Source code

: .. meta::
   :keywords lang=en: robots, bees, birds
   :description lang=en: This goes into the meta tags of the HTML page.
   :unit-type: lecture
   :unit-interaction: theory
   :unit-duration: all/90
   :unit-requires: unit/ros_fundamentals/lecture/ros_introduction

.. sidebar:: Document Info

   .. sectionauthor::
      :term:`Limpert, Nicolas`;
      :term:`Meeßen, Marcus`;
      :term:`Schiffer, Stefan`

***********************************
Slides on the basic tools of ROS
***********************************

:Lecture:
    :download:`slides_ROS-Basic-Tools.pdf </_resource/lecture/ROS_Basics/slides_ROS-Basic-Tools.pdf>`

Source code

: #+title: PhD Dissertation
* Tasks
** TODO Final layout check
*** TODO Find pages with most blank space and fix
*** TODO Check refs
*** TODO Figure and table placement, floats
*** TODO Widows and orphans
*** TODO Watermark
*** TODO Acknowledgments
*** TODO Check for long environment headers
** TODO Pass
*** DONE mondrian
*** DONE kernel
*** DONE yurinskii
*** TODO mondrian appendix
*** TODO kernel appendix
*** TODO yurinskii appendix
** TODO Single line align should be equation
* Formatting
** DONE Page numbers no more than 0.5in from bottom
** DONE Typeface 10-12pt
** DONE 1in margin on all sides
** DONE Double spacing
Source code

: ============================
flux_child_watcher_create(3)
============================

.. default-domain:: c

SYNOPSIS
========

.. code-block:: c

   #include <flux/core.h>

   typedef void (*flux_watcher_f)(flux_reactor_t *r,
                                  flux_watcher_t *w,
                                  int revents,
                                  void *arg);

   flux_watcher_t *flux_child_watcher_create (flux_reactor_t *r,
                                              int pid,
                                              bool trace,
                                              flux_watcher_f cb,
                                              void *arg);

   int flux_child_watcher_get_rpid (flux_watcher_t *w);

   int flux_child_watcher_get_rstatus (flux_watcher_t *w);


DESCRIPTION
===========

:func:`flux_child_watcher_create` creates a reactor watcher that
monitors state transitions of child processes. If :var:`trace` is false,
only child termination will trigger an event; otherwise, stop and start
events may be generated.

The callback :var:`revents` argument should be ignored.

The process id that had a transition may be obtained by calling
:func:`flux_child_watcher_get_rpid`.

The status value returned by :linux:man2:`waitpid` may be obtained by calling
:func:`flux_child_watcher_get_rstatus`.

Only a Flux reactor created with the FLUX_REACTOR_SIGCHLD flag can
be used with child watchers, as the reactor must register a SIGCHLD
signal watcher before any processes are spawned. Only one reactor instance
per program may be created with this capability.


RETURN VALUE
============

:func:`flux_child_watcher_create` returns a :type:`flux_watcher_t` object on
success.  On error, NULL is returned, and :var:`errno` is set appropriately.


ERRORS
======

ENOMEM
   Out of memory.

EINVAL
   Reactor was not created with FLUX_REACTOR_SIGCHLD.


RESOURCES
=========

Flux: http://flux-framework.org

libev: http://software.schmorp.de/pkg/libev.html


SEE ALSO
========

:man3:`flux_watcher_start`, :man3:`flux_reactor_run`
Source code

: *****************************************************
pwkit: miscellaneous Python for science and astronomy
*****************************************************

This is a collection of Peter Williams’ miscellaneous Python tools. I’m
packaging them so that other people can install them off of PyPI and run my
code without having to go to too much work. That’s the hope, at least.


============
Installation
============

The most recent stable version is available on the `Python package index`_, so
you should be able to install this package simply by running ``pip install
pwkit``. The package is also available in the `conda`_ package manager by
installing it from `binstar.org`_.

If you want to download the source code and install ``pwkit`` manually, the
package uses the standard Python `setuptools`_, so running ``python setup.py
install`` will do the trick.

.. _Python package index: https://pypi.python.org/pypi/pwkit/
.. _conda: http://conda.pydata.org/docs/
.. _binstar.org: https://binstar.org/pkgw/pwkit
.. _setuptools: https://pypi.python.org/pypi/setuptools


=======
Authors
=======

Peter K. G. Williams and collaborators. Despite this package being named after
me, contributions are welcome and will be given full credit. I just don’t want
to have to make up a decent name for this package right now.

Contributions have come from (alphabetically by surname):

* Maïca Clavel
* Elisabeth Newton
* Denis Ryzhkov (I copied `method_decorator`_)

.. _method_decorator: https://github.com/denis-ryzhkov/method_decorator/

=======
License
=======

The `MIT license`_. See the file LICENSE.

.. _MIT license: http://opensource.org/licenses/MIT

* Work instructions: Retype the listing. Match it exactly.

* Written answer:
Source code

: .. meta::
   :keywords lang=en: robots, bees, birds
   :description lang=en: This goes into the meta tags of the HTML page.
   :unit-type: lecture
   :unit-interaction: theory
   :unit-duration: all/90
   :unit-requires: unit/ros_fundamentals/lecture/ros_introduction

.. sidebar:: Document Info

   .. sectionauthor::
      :term:`Limpert, Nicolas`;
      :term:`Meeßen, Marcus`;
      :term:`Schiffer, Stefan`

***********************************
Slides on the basic tools of ROS
***********************************

:Lecture:
    :download:`slides_ROS-Basic-Tools.pdf </_resource/lecture/ROS_Basics/slides_ROS-Basic-Tools.pdf>`

Source code

: #+title: PhD Dissertation
* Tasks
** TODO Final layout check
*** TODO Find pages with most blank space and fix
*** TODO Check refs
*** TODO Figure and table placement, floats
*** TODO Widows and orphans
*** TODO Watermark
*** TODO Acknowledgments
*** TODO Check for long environment headers
** TODO Pass
*** DONE mondrian
*** DONE kernel
*** DONE yurinskii
*** TODO mondrian appendix
*** TODO kernel appendix
*** TODO yurinskii appendix
** TODO Single line align should be equation
* Formatting
** DONE Page numbers no more than 0.5in from bottom
** DONE Typeface 10-12pt
** DONE 1in margin on all sides
** DONE Double spacing
Source code

: ============================
flux_child_watcher_create(3)
============================

.. default-domain:: c

SYNOPSIS
========

.. code-block:: c

   #include <flux/core.h>

   typedef void (*flux_watcher_f)(flux_reactor_t *r,
                                  flux_watcher_t *w,
                                  int revents,
                                  void *arg);

   flux_watcher_t *flux_child_watcher_create (flux_reactor_t *r,
                                              int pid,
                                              bool trace,
                                              flux_watcher_f cb,
                                              void *arg);

   int flux_child_watcher_get_rpid (flux_watcher_t *w);

   int flux_child_watcher_get_rstatus (flux_watcher_t *w);


DESCRIPTION
===========

:func:`flux_child_watcher_create` creates a reactor watcher that
monitors state transitions of child processes. If :var:`trace` is false,
only child termination will trigger an event; otherwise, stop and start
events may be generated.

The callback :var:`revents` argument should be ignored.

The process id that had a transition may be obtained by calling
:func:`flux_child_watcher_get_rpid`.

The status value returned by :linux:man2:`waitpid` may be obtained by calling
:func:`flux_child_watcher_get_rstatus`.

Only a Flux reactor created with the FLUX_REACTOR_SIGCHLD flag can
be used with child watchers, as the reactor must register a SIGCHLD
signal watcher before any processes are spawned. Only one reactor instance
per program may be created with this capability.


RETURN VALUE
============

:func:`flux_child_watcher_create` returns a :type:`flux_watcher_t` object on
success.  On error, NULL is returned, and :var:`errno` is set appropriately.


ERRORS
======

ENOMEM
   Out of memory.

EINVAL
   Reactor was not created with FLUX_REACTOR_SIGCHLD.


RESOURCES
=========

Flux: http://flux-framework.org

libev: http://software.schmorp.de/pkg/libev.html


SEE ALSO
========

:man3:`flux_watcher_start`, :man3:`flux_reactor_run`
Source code

: *****************************************************
pwkit: miscellaneous Python for science and astronomy
*****************************************************

This is a collection of Peter Williams’ miscellaneous Python tools. I’m
packaging them so that other people can install them off of PyPI and run my
code without having to go to too much work. That’s the hope, at least.


============
Installation
============

The most recent stable version is available on the `Python package index`_, so
you should be able to install this package simply by running ``pip install
pwkit``. The package is also available in the `conda`_ package manager by
installing it from `binstar.org`_.

If you want to download the source code and install ``pwkit`` manually, the
package uses the standard Python `setuptools`_, so running ``python setup.py
install`` will do the trick.

.. _Python package index: https://pypi.python.org/pypi/pwkit/
.. _conda: http://conda.pydata.org/docs/
.. _binstar.org: https://binstar.org/pkgw/pwkit
.. _setuptools: https://pypi.python.org/pypi/setuptools


=======
Authors
=======

Peter K. G. Williams and collaborators. Despite this package being named after
me, contributions are welcome and will be given full credit. I just don’t want
to have to make up a decent name for this package right now.

Contributions have come from (alphabetically by surname):

* Maïca Clavel
* Elisabeth Newton
* Denis Ryzhkov (I copied `method_decorator`_)

.. _method_decorator: https://github.com/denis-ryzhkov/method_decorator/

=======
License
=======

The `MIT license`_. See the file LICENSE.

.. _MIT license: http://opensource.org/licenses/MIT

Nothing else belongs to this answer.